No pictures belong in the copy. Restate the rest of the data exactly.

## Dataset content:
-------

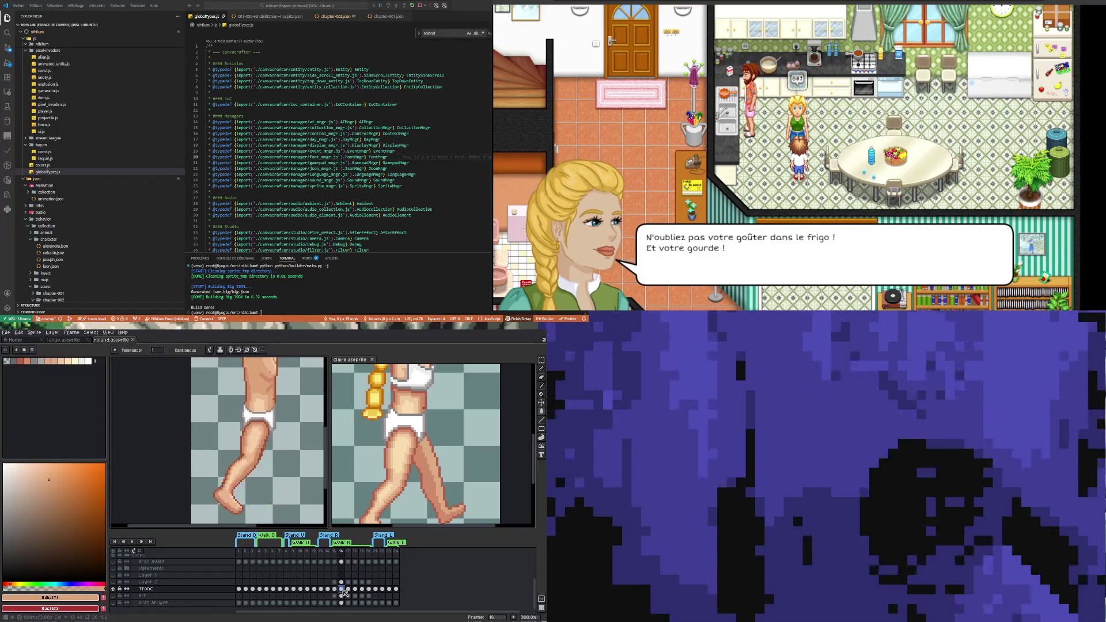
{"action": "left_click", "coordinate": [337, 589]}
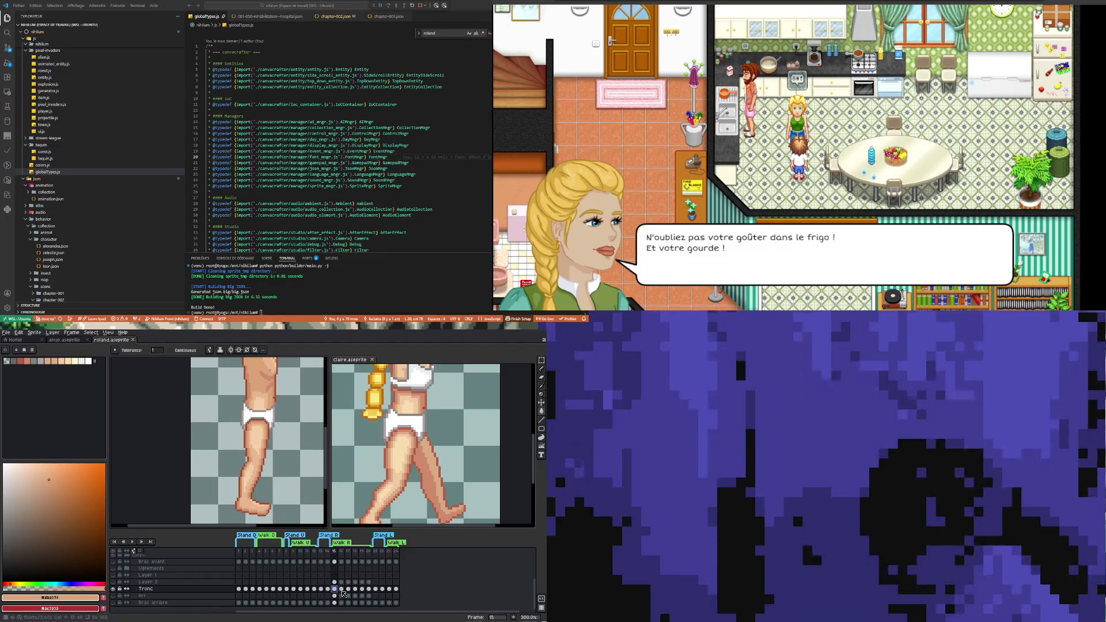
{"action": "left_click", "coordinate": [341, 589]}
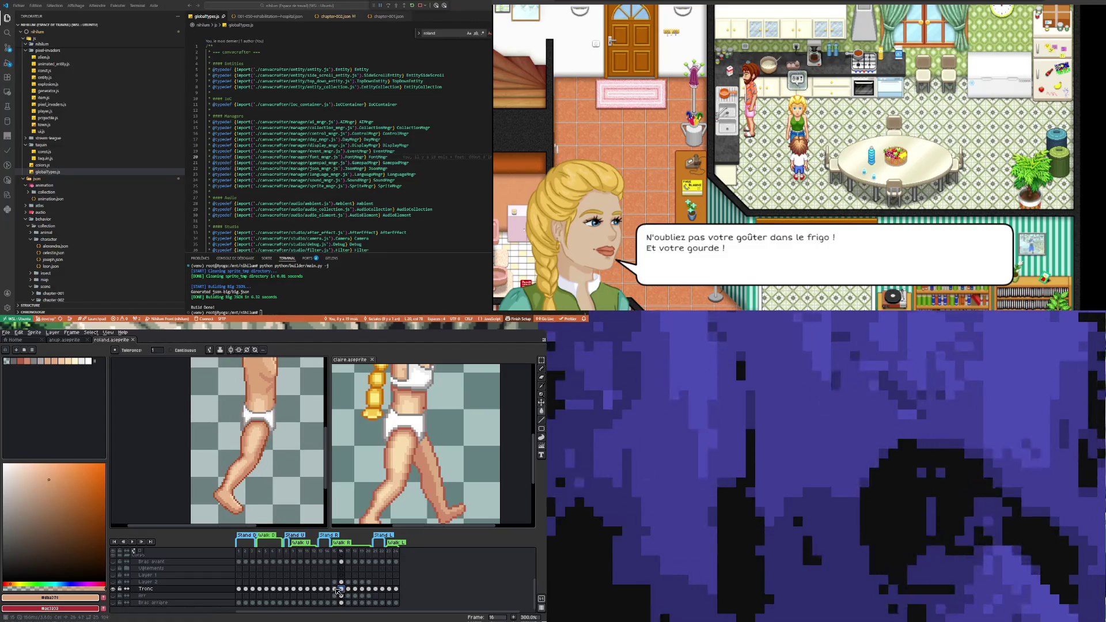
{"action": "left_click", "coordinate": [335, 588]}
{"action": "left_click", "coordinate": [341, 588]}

-------

## Task response:
{"action": "left_click", "coordinate": [337, 589]}
{"action": "left_click", "coordinate": [341, 589]}
{"action": "left_click", "coordinate": [335, 588]}
{"action": "left_click", "coordinate": [341, 588]}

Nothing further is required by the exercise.